Maduro exclut le retour du Venezuela à l’OEA

Le président Nicolás Maduro a exclu la possibilité que le Venezuela revienne à l’Organisation des États américains (OEA) et a salué les déclarations du président mexicain, Andrés Manuel López Obrador, qui a prôné la disparition de l’organisation.

« L’OAS a une histoire désastreuse, elle est venue à rien, elle est déjà en ruine et les ruines de l’OAS devraient disparaître, peut-être rester dans un musée du macabre », a-t-il déclaré lundi dans son émission télévisée. Avec Maduro +transmis par la chaîne de l’Etat.
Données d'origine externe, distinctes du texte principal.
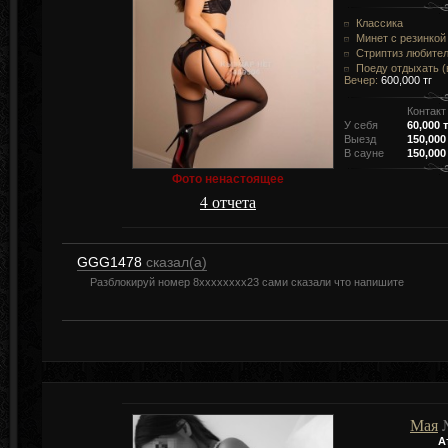
Классика
Минет с резинкой
Стриптиз любите
Поеду отдыхать (в
Вечер:
600,000 тг
Контакт
У себя
60,000 т
Выезд
150,000
В сауне
150,000
Фото ненастоящее
4 отчета
GGG1478
сказал(а)
Разблокируй номер 8хххххххх23 сами сказали что напишите
Мая
№
А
Maduro a assuré que tous les coups d’État qui ont eu lieu dans la région portent le « sceau » de l’OEA. « C’est pourquoi nous sommes partis là-bas, nous sommes partis pour toujours et nous ne prévoyons pas de revenir. Notre chemin est un autre, c’est UNASUR, CELAC, ALBA, Petrocaribe », a-t-il déclaré.

En avril 2017 Vénézuela de l’OEA, un fait qui s’est concrétisé deux ans plus tard, en avril 2019, conformément à l’article 143 de la Charte de l’OEA.
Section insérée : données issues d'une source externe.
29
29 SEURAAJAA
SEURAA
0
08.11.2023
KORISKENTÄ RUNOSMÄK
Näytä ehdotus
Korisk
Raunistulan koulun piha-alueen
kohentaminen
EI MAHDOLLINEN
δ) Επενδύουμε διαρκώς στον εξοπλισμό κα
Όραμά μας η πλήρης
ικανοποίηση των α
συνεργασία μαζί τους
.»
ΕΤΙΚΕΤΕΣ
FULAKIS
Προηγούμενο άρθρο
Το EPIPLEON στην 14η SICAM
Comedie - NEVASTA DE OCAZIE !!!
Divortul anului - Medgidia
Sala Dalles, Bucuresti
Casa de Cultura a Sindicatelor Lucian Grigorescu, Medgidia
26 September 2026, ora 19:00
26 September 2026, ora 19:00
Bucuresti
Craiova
« Cette Charte sera en vigueur indéfiniment, mais elle pourra être dénoncée par chacun des États membres, par communication écrite au Secrétariat général, qui communiquera dans chaque cas aux autres les notifications de dénonciation qu’il recevra. A l’expiration d’un délai de deux ans à compter de la date de réception par le Secrétariat général de la notification de dénonciation, la présente Charte cessera d’être en vigueur à l’égard de l’Etat dénonçant, et celui-ci sera séparé de l’Organisation après s’être acquitté des obligations découlant de cette Charte. », expose l’article.
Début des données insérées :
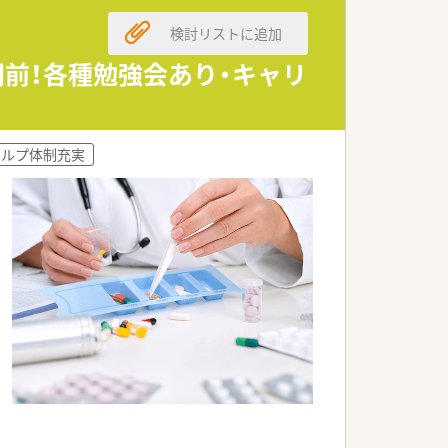
、早期に活躍頂ける様にサポートしてお
検討リストに追加
ております。
門前！各種勉強会あり・キャリ
とを目的としています。
ヘルプ体制充実
展開を行っています。
おります。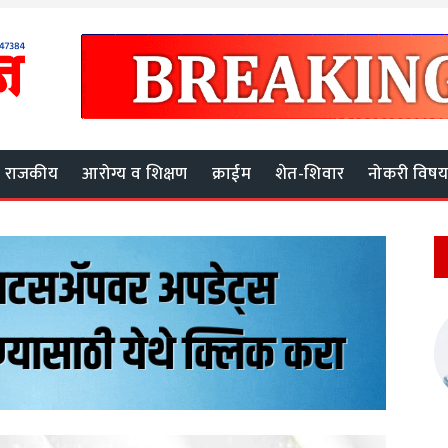
राजकीय
आरोग्य व शिक्षण
क्राईम
शेत-शिवार
नोकरी विष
A l’issue d’une rencontre avec Maduro tenue en novembre, le président de la Colombie, Gustavo Petro, a annoncé qu’il soulevait à la Communauté andine des nations (CAN) et au système interaméricain des droits de l’homme, une question sur laquelle, sans donner plus de détails, Maduro a affirmé avoir été « très réceptif ».

Mais pour revenir au système interaméricain, il faut qu’un État soit membre de l’OEA.

Le Venezuela a dénoncé le Pacte de San José ou Convention américaine en 2012 et c’est en 2013 que la dénonciation est entrée en vigueur.

À cette époque, la Commission interaméricaine des droits de l’homme (CIDH), l’organe de l’OEA chargé de protéger les droits de l’homme dans les Amériques, s’est dite préoccupée par le fait que les violations des droits de l’homme qui se sont produites dans le pays après cette date ont cessé d’être reconnues par la Cour interaméricaine.